Last reported position of TAM5 is indicated on map by the small red plane.
The TAM 5, the first FAI Class F8 UAV to cross the Atlantic.
Date: 9th August, 2003
A small UAV, called TAM 5, flew 3,020 Km from Newfoundlan in Canada to Stone Bog in Ireland, using GPS guidance, while sending telemetry information back, via satellite. The small plane used its GPS system to fly at an average altitude of 305 m (1,000 feet) above sea level, to avoid ship masts and any other aircraft.
This feat has been mentioned in the BP Frontiers Magazine. Maynard Hill, a UAV pioneer, who used to work at the Johns Hopkins University in the USA continued, after retirement, in his quest for model aeronautic feats and together with a small team of like minded people, developed a small model plane called TAM (Trans-Atlantic Model) 5, which flew 3,020 Km from Newfoundland to Ireland in 38 hours and 23 minutes, using GPS guidance with telemetry communications via satellite and just under 2.2 Kg of fuel...

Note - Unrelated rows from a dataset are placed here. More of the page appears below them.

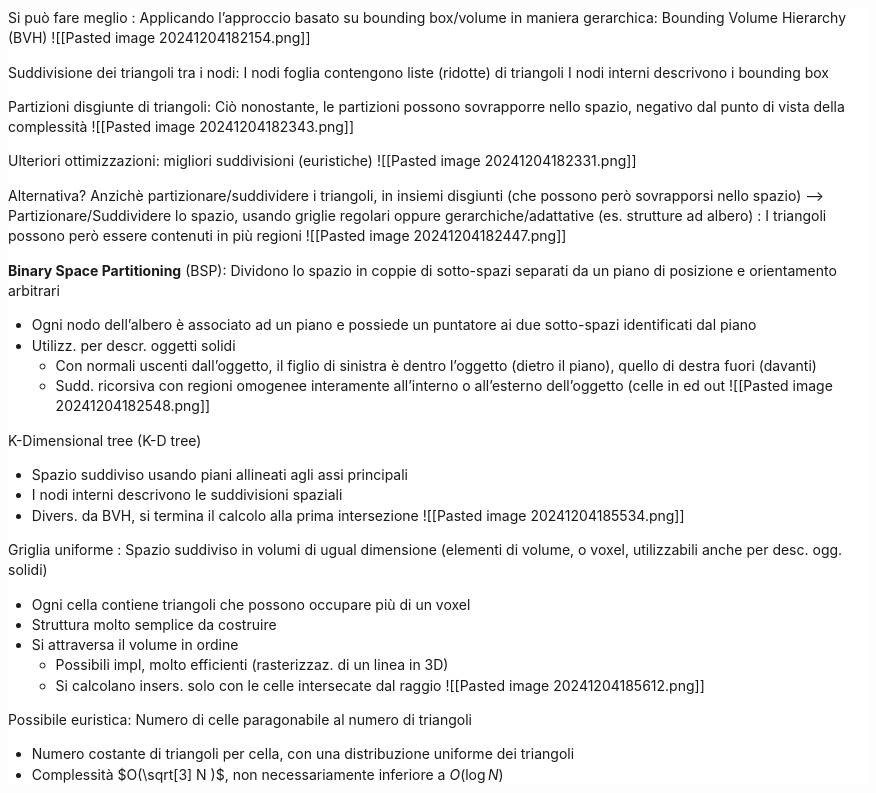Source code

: Si può fare meglio : Applicando l’approccio basato su bounding box/volume in maniera gerarchica: Bounding Volume Hierarchy (BVH)
![[Pasted image 20241204182154.png]]

Suddivisione dei triangoli tra i nodi: 
I nodi foglia contengono liste (ridotte) di triangoli 
I nodi interni descrivono i bounding box 

Partizioni disgiunte di triangoli: Ciò nonostante, le partizioni possono sovrapporre nello spazio, negativo dal punto di vista della complessità
![[Pasted image 20241204182343.png]]

Ulteriori ottimizzazioni: migliori suddivisioni (euristiche)
![[Pasted image 20241204182331.png]]

Alternativa? Anzichè partizionare/suddividere i triangoli, in insiemi disgiunti (che possono però sovrapporsi nello spazio)
--> Partizionare/Suddividere lo spazio, usando griglie regolari oppure gerarchiche/adattative (es. strutture ad albero) : I triangoli possono però essere contenuti in più regioni
![[Pasted image 20241204182447.png]]

**Binary Space Partitioning** (BSP): Dividono lo spazio in coppie di sotto-spazi separati da un piano di posizione e orientamento arbitrari
- Ogni nodo dell’albero è associato ad un piano e possiede un puntatore ai due sotto-spazi identificati dal piano
- Utilizz. per descr. oggetti solidi 
	- Con normali uscenti dall’oggetto, il figlio di sinistra è dentro l’oggetto (dietro il piano), quello di destra fuori (davanti)
	- Sudd. ricorsiva con regioni omogenee interamente all’interno o all’esterno dell’oggetto (celle in ed out
![[Pasted image 20241204182548.png]]

K-Dimensional tree (K-D tree) 
- Spazio suddiviso usando piani allineati agli assi principali 
- I nodi interni descrivono le suddivisioni spaziali
- Divers. da BVH, si termina il calcolo alla prima intersezione
![[Pasted image 20241204185534.png]]

Griglia uniforme : Spazio suddiviso in volumi di ugual dimensione (elementi di volume, o voxel, utilizzabili anche per desc. ogg. solidi) 
- Ogni cella contiene triangoli che possono occupare più di un voxel
- Struttura molto semplice da costruire
- Si attraversa il volume in ordine 
	- Possibili impl, molto efficienti (rasterizzaz. di un linea in 3D) 
	- Si calcolano insers. solo con le celle intersecate dal raggio
![[Pasted image 20241204185612.png]]

Possibile euristica: Numero di celle paragonabile al numero di triangoli 
- Numero costante di triangoli per cella, con una distribuzione uniforme dei triangoli
- Complessità $O(\sqrt[3] N )$, non necessariamente inferiore a $O(\log N)$
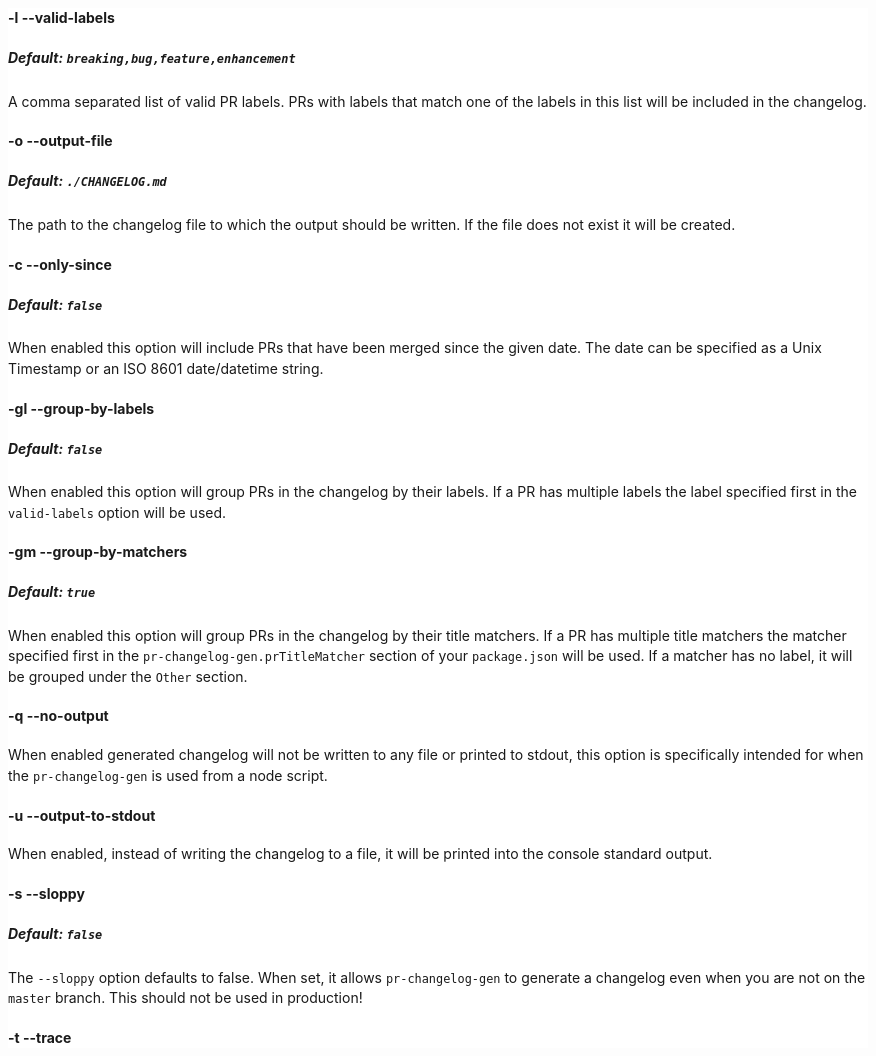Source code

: #### -l --valid-labels

##### Default: `breaking,bug,feature,enhancement`

A comma separated list of valid PR labels. PRs with labels that match one of the labels in this list will be included in the changelog.

#### -o --output-file

##### Default: `./CHANGELOG.md`

The path to the changelog file to which the output should be written. If the file does not exist it will be created.

#### -c --only-since

##### Default: `false`

When enabled this option will include PRs that have been merged since the given date. The date can be specified as a Unix Timestamp or an ISO 8601 date/datetime string.

#### -gl --group-by-labels

##### Default: `false`

When enabled this option will group PRs in the changelog by their labels. If a PR has multiple labels the label specified first in the `valid-labels` option will be used.

#### -gm --group-by-matchers

##### Default: `true`

When enabled this option will group PRs in the changelog by their title matchers. If a PR has multiple title matchers the matcher specified first in the `pr-changelog-gen.prTitleMatcher` section of your `package.json` will be used. If a matcher has no label, it will be grouped under the `Other` section.

#### -q --no-output

When enabled generated changelog will not be written to any file or printed to stdout, this option is specifically intended for when the `pr-changelog-gen` is used from a node script.

#### -u --output-to-stdout

When enabled, instead of writing the changelog to a file, it will be printed into the console standard output.

#### -s --sloppy

##### Default: `false`

The `--sloppy` option defaults to false. When set, it allows `pr-changelog-gen` to generate a changelog even when you are not on the `master` branch. This should not be used in production!

#### -t --trace
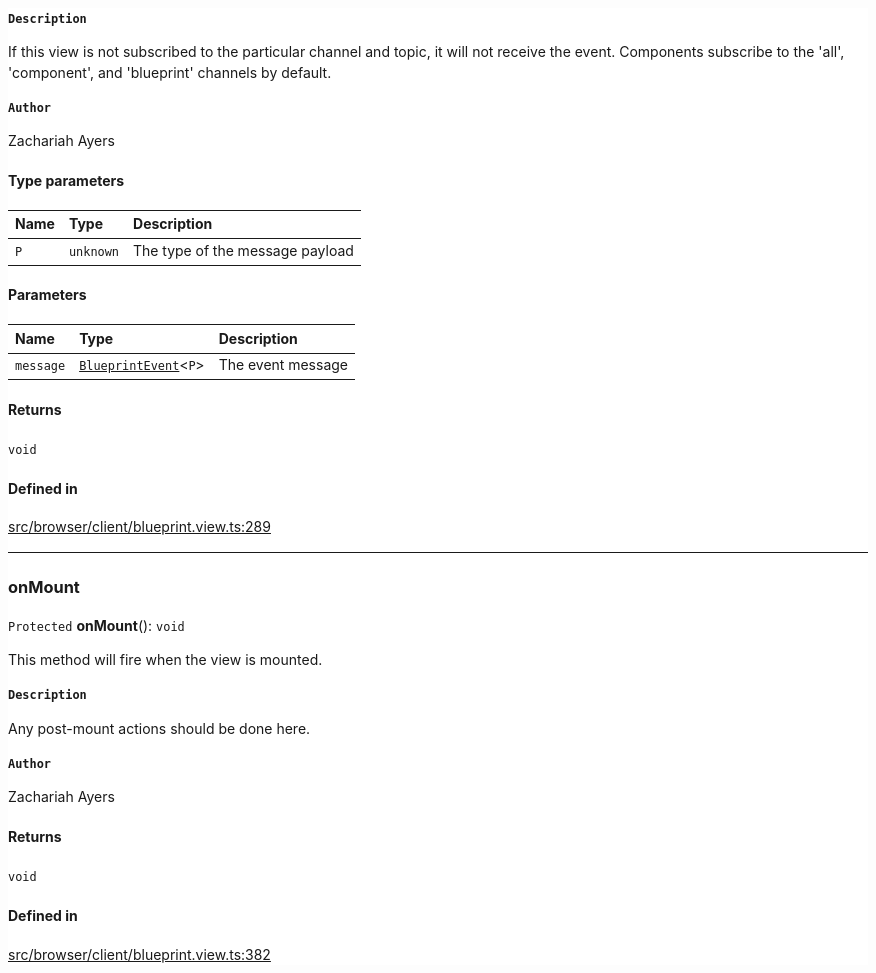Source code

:**`Description`**

If this view is not subscribed to the particular channel and topic, it will not receive the event. Components subscribe to the 'all', 'component', and 'blueprint' channels by default.

**`Author`**

Zachariah Ayers

#### Type parameters

| Name | Type | Description |
| :------ | :------ | :------ |
| `P` | `unknown` | The type of the message payload |

#### Parameters

| Name | Type | Description |
| :------ | :------ | :------ |
| `message` | [`BlueprintEvent`](../interfaces/BlueprintEvent.md)<`P`\> | The event message |

#### Returns

`void`

#### Defined in

[src/browser/client/blueprint.view.ts:289](https://github.com/zjayers/AssembleJS/blob/b7f8979/src/browser/client/blueprint.view.ts#L289)

___

### onMount

`Protected` **onMount**(): `void`

This method will fire when the view is mounted.

**`Description`**

Any post-mount actions should be done here.

**`Author`**

Zachariah Ayers

#### Returns

`void`

#### Defined in

[src/browser/client/blueprint.view.ts:382](https://github.com/zjayers/AssembleJS/blob/b7f8979/src/browser/client/blueprint.view.ts#L382)
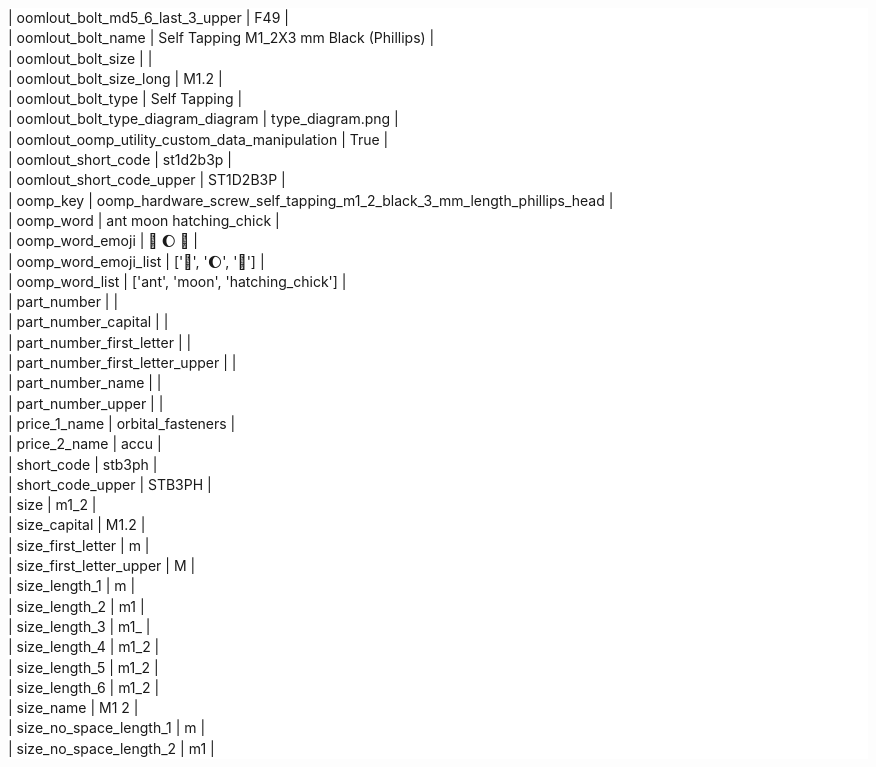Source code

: | oomlout_bolt_md5_6_last_3_upper | F49 |  
| oomlout_bolt_name | Self Tapping M1_2X3 mm Black (Phillips) |  
| oomlout_bolt_size |  |  
| oomlout_bolt_size_long | M1.2 |  
| oomlout_bolt_type | Self Tapping |  
| oomlout_bolt_type_diagram_diagram | type_diagram.png |  
| oomlout_oomp_utility_custom_data_manipulation | True |  
| oomlout_short_code | st1d2b3p |  
| oomlout_short_code_upper | ST1D2B3P |  
| oomp_key | oomp_hardware_screw_self_tapping_m1_2_black_3_mm_length_phillips_head |  
| oomp_word | ant moon hatching_chick |  
| oomp_word_emoji | :ant: :moon: :hatching_chick: |  
| oomp_word_emoji_list | [':ant:', ':moon:', ':hatching_chick:'] |  
| oomp_word_list | ['ant', 'moon', 'hatching_chick'] |  
| part_number |  |  
| part_number_capital |  |  
| part_number_first_letter |  |  
| part_number_first_letter_upper |  |  
| part_number_name |  |  
| part_number_upper |  |  
| price_1_name | orbital_fasteners |  
| price_2_name | accu |  
| short_code | stb3ph |  
| short_code_upper | STB3PH |  
| size | m1_2 |  
| size_capital | M1.2 |  
| size_first_letter | m |  
| size_first_letter_upper | M |  
| size_length_1 | m |  
| size_length_2 | m1 |  
| size_length_3 | m1_ |  
| size_length_4 | m1_2 |  
| size_length_5 | m1_2 |  
| size_length_6 | m1_2 |  
| size_name | M1 2 |  
| size_no_space_length_1 | m |  
| size_no_space_length_2 | m1 |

From www.bp.com Frontiers_magazine_issue_09_patents_and_briefs.pdf
Maynard Hill with TAM5.
Maynard Hill, who also designed the Exdrone UAV while at Johns Hopkins University in the USA, with the first FAI Class F8 model plane that crossed the Atlantic Ocean.
The plane flew at 270 metres over the Atlantic Ocean on autopilot.
An international team of model aeroplane enthusiasts say they have managed the first successful flight by a lightweight remote-controlled plane across the Atlantic.
US, Canadian and Irish engineers worked together to ensure " The Spirit of Butts Farm" - named after its testing site - landed safely in County Galway, Ireland on Monday 11 August, some 38 hours after it took off from Canada.
If the flight is certified by the Federation Aeronautique Internationale, it will break world records for distance travelled by a model aeroplane as well as duration of flight.
In order for the records to be broken, the plane had to weigh less than five kilograms, including its "camping lantern" fuel.
Dave Brown, president of the American Academy of Model Aeronautics, told BBC News Online it had been " pins and needles" waiting for the plane to come into view over the Irish coast.
"When it suddenly appeared over our heads, we were ecstatic," he said.
"We already lost three planes in 2002. We got one of five models this year to travel 500 miles, but they all eventually ended up in the drink apart from this one. This is the first time we've actually done it."The balsa wood and mylar plane flew 3,039 kilometres (1,888 miles) using satellite navigation and an autopilot system overseen by engineers and radio operators using laptop computers.
"Then 10 minutes after the team called around to say another attempt had failed, it re-appeared," Mr Brown said.
He established direct radio control of the model after seeing it, before bringing it in for landing close to the designated landing spot on Marrin Beach, County Galway.
Records will be claimed by the team on behalf of Maynard Hill, the plane's designer. Mr Brown said there had been some tense moments, especially when hourly satellite updates pinpointing the plane's whereabouts failed for three hours.
Dave Brown: "The hardest thing was keeping the weight down"
"Maynard is deaf and blind now but we communicated with him as the plane came in via mobile phone to his house in Silver Spring, Maryland using special equipment that enabled him to hear us," Mr Brown said.
// Please read the above note from Les Hamilton to the effect:
This statement contains a couple of errors. First, Maynard was in St. John's, Newfoundland, not Silver Spring, Maryland, when he received the news that TAM-5 had come into view in Ireland. I know, because I was there on August 11, 2003. I answered the phone call from Sally Brown, Dave's wife, who proceeded to describe the action in Ireland during the last minutes of the flight. I repeated her words to the assemblage, which consisted of our team members and spouses, and local supporters. Maynard, seated in an adjacent room, had difficulty understanding my words, so his wife Gay Hill, seated next to him, repeated them for his benefit.
After the landing, Maynard spoke on the phone with Dave Brown. Despite his hearing impairment, Maynard is quite able to use regular phones and cell phones without any " special equipment." //
The retired engineer had already achieved previous remote-controlled plane records for altitude and speed Maynard Hill, 77, had launched the plane from Cape Spear, Newfoundland after working on what became the record-breaking Tam 5 model for 10 years.